En un enfoque complementario centrado en el análisis termodinámico, un equipo de investigación dirigido por un profesor del Department of Life System Engineering de Tokyo University of Science investigó de manera sistemática la termodinámica de unión del receptor de histamina H1. El receptor de histamina H1 es un subtipo de GPCR que desempeña un papel clave en la mediación de reacciones alérgicas, inflamación, permeabilidad vascular, constricción de las vías respiratorias, vigilia y funciones cognitivas en el cuerpo humano. Los receptores acoplados a proteína G (G-protein-coupled receptors) son una de las mayores familias de proteínas de superficie celular del cuerpo humano que reconocen hormonas, neurotransmisores y fármacos, regulando una amplia gama de procesos fisiológicos y sirviendo como dianas de más del 30% de los fármacos actualmente comercializados.

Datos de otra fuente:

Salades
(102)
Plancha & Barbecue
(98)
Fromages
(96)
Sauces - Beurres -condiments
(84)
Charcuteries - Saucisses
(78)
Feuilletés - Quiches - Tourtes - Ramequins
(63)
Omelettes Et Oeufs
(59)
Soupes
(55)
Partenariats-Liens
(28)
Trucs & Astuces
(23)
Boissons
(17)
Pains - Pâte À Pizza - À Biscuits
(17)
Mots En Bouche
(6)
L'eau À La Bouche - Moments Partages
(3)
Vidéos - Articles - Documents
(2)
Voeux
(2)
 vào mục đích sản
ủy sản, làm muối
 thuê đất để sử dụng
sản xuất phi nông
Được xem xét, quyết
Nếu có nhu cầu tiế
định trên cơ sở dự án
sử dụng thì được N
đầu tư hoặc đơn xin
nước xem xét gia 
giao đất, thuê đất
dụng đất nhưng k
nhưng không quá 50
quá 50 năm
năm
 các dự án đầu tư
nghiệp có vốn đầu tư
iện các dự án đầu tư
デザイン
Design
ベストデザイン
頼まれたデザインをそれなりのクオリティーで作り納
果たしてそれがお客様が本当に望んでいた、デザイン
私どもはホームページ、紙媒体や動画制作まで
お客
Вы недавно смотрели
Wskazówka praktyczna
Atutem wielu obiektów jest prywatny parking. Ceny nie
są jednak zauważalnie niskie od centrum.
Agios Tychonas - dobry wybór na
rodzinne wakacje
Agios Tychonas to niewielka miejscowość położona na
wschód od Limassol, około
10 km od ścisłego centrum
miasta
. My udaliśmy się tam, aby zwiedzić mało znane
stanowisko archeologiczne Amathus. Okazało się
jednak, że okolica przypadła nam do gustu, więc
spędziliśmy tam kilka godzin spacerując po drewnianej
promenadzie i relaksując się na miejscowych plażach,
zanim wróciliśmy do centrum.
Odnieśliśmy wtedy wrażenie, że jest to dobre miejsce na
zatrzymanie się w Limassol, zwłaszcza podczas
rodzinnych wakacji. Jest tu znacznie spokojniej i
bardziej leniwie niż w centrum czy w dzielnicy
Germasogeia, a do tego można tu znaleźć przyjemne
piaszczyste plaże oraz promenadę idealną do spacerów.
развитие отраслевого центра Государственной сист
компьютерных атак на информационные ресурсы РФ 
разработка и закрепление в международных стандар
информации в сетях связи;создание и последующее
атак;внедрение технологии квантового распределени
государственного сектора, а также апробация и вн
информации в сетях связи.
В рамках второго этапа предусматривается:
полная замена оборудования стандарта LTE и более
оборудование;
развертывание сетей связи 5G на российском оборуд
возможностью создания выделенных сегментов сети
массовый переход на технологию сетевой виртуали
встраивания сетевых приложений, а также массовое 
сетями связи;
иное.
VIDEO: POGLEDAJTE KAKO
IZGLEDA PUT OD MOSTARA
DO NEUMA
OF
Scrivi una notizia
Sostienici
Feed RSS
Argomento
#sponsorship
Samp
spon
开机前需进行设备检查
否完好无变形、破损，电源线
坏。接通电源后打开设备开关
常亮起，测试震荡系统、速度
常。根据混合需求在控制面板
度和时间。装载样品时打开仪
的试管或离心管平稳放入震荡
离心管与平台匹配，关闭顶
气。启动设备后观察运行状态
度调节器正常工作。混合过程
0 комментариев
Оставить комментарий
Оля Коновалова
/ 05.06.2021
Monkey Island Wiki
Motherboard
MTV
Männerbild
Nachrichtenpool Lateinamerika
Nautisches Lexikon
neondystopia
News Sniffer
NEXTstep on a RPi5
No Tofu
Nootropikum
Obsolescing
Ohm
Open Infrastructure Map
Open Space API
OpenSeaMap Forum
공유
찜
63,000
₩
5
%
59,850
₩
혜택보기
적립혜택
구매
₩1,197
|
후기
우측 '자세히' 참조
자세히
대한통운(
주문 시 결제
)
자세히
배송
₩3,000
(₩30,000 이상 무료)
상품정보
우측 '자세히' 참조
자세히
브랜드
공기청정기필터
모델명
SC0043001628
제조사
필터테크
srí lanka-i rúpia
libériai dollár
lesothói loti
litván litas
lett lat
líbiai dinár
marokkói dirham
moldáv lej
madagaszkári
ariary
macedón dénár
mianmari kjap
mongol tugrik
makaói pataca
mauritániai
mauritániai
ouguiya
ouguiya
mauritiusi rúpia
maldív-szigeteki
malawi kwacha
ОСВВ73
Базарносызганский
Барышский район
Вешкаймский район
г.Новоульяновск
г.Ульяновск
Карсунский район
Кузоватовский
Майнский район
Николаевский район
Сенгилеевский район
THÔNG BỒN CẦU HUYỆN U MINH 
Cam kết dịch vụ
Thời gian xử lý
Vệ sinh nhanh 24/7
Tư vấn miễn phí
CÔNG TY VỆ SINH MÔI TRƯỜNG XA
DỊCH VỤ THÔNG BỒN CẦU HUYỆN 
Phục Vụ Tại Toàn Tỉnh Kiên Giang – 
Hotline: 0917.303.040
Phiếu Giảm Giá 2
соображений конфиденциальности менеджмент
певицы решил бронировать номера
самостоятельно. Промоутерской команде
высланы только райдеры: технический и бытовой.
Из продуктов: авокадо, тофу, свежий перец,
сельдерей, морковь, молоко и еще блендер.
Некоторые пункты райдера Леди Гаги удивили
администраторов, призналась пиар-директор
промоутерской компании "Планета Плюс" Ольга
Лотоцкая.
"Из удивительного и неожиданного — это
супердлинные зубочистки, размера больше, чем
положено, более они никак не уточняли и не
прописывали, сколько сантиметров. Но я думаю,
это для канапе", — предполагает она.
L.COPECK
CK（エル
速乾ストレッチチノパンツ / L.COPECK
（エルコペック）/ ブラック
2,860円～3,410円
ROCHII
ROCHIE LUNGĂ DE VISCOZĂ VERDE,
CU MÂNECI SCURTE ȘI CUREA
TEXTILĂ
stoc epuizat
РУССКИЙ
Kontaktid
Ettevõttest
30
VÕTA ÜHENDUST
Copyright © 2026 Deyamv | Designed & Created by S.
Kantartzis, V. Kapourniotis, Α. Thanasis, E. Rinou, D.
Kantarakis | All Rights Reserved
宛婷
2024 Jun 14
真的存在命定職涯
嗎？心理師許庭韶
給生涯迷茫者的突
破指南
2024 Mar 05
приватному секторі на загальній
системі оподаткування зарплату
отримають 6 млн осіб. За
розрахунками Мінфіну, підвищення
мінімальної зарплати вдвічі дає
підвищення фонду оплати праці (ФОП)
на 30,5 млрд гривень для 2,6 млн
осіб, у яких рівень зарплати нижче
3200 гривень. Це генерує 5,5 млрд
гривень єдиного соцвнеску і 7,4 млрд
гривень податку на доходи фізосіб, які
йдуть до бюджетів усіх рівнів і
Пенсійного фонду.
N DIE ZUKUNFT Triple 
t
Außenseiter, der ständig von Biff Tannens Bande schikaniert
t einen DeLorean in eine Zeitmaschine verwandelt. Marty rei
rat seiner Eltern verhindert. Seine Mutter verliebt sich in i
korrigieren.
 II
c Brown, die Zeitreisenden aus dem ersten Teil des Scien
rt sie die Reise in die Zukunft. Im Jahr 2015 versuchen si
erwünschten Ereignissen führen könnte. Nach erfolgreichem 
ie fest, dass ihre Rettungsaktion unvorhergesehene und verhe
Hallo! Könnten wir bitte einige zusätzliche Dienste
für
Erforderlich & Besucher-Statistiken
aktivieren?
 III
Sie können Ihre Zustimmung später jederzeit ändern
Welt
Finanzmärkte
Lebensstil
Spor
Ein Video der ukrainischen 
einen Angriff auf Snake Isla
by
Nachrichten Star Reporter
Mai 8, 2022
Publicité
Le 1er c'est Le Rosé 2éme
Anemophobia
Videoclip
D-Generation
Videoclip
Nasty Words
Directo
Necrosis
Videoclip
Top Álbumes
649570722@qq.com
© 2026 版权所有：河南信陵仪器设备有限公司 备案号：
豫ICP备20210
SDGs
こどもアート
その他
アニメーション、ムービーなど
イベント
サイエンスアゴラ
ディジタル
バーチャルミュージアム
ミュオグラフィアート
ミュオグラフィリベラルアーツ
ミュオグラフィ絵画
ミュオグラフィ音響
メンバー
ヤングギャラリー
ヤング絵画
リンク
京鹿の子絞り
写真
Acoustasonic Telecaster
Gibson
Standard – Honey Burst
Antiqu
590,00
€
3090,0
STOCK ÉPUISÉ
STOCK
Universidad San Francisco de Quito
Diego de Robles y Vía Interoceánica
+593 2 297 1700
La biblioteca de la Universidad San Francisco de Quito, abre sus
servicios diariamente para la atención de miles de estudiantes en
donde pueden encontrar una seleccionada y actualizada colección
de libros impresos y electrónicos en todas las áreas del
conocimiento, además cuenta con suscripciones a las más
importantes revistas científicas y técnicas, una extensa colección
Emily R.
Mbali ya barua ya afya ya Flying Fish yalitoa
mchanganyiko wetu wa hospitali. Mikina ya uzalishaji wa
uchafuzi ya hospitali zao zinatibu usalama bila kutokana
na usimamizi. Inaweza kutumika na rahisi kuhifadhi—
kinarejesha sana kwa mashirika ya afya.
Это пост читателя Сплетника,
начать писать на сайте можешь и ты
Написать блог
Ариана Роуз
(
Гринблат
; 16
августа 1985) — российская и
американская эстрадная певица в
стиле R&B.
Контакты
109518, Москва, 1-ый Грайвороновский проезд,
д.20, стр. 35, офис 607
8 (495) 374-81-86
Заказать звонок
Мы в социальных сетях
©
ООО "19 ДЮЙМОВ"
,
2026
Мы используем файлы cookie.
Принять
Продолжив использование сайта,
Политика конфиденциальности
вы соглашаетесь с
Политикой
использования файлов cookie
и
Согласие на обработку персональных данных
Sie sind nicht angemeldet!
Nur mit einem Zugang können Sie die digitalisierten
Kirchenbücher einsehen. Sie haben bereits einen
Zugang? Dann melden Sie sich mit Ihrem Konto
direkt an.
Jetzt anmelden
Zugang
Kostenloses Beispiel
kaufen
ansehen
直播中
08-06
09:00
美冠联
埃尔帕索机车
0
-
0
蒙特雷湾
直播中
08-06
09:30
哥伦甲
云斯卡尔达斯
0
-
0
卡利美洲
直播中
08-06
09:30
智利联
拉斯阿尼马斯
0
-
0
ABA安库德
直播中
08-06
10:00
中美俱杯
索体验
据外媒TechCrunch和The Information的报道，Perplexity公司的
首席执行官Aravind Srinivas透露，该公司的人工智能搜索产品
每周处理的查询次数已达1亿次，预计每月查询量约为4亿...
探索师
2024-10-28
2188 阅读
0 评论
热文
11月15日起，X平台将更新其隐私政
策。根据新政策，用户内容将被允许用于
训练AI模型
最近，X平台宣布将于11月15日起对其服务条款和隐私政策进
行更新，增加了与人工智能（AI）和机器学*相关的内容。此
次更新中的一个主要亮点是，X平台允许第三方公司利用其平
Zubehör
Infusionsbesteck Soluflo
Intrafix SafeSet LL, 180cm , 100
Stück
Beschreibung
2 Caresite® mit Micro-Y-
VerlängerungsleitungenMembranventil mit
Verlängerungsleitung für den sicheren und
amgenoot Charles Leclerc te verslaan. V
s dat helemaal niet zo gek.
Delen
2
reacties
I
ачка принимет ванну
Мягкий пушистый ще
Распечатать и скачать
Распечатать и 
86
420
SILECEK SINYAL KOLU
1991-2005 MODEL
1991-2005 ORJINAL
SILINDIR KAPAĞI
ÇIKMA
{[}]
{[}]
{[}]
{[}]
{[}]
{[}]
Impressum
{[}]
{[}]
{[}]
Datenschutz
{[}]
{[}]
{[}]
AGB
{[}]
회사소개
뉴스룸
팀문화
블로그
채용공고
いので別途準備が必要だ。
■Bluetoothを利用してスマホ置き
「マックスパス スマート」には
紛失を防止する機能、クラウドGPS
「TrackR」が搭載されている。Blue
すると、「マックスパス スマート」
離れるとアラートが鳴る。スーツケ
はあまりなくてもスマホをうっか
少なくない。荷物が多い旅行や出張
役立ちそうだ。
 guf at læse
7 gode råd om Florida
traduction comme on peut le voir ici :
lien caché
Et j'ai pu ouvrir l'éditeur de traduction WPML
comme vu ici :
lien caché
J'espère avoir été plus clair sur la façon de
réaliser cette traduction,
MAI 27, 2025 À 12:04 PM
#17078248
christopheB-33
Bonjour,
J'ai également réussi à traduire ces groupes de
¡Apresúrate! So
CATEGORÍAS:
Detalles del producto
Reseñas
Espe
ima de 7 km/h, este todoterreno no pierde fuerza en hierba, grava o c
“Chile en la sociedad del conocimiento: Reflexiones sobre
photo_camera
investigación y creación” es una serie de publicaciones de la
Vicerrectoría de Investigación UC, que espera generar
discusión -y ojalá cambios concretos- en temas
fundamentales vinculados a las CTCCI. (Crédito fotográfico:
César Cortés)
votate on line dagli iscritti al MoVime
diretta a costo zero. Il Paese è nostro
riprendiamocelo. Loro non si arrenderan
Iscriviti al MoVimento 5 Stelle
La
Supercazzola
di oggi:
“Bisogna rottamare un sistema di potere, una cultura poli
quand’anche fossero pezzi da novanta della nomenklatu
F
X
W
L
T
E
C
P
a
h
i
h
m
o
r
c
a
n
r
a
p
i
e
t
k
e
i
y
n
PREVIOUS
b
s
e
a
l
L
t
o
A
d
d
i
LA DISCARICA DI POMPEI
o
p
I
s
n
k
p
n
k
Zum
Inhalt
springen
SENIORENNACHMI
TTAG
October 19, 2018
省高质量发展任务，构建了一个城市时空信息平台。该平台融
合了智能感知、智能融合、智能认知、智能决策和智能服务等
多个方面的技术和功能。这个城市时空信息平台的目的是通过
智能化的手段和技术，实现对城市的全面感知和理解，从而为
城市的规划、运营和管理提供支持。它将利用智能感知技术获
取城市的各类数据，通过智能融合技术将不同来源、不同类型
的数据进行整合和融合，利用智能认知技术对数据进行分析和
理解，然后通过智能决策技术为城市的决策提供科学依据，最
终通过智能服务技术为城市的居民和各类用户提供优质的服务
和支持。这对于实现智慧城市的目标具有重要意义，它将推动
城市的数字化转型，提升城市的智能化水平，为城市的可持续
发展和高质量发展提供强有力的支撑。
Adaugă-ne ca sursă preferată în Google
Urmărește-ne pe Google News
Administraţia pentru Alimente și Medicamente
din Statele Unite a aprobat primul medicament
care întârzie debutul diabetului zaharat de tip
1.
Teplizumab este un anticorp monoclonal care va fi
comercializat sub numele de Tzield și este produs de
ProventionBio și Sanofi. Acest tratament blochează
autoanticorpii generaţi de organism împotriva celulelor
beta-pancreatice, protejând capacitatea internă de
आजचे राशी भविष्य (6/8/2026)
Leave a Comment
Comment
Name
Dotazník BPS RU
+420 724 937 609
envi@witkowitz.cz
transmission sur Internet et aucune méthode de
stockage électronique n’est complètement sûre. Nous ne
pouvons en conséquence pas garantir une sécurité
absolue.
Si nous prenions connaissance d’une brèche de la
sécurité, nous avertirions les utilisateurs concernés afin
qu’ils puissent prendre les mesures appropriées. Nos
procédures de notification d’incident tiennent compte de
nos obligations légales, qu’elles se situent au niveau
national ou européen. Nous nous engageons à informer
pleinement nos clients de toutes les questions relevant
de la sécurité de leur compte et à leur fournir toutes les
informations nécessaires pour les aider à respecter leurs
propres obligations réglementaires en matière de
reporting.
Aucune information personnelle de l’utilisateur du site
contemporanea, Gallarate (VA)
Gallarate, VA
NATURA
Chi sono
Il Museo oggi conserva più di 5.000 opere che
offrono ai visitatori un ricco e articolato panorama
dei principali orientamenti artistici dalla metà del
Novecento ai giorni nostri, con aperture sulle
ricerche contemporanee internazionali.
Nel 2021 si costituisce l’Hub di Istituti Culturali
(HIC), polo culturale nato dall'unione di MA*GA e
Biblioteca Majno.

El equipo logró medir las firmas termodinámicas de los isómeros geométricos de doxepin (isómeros E y Z) frente a H1R, preparado mediante un sistema de expresión en levadura de gemación, utilizando calorimetría de titulación isotérmica y simulaciones de dinámica molecular. Doxepin, un antidepresivo tricíclico, también es un potente antihistamínico dirigido a H1R y existe como una mezcla de isómeros E y Z. El isómero Z exhibe aproximadamente cinco veces mayor afinidad de unión a H1R que el isómero E. Los investigadores identificaron un residuo clave de treonina (Thr1123.37) que contribuyó a esta selectividad dependiente del isómero.
Los investigadores sintetizaron dos variantes de H1R: una variante de tipo salvaje (H1R_WT) y un mutante T1123.37V, en el que el residuo Thr1123.37 se intercambia por un aminoácido diferente. Los resultados no mostraron diferencias en la energía de unión para las interacciones de doxepin entre H1R_WT y el mutante T1123.37V; sin embargo, las contribuciones entálpicas y entrópicas difirieron. La unión a H1R_WT estuvo impulsada predominantemente por la entalpía, mientras que la unión al receptor mutante mostró una contribución entálpica reducida acompañada de una contribución entrópica relativamente mayor.
La unión del isómero Z a H1R_WT se asoció con una mayor ganancia entálpica y una penalización entrópica más marcada en comparación con el isómero E. Estas diferencias estuvieron ausentes en el mutante T1123.37V. La energía de unión del isómero Z fue mayor que la del isómero E para H1R_WT, mientras que, en el caso del receptor mutante, las energías de unión de ambos isómeros fueron comparables. Estas observaciones subrayan el papel de Thr1123.37 en el equilibrio entre las ganancias entálpicas y las pérdidas entrópicas durante la unión del ligando, así como el efecto más pronunciado en la interacción con el isómero Z.
Las simulaciones de dinámica molecular mostraron que la unión de alta afinidad del isómero Z surge de restricciones conformacionales, en concordancia con la alta entalpía observada y la entropía reducida asociadas a la unión. El estudio se publicó en línea en ACS Medicinal Chemistry Letters el 26 de enero de 2026.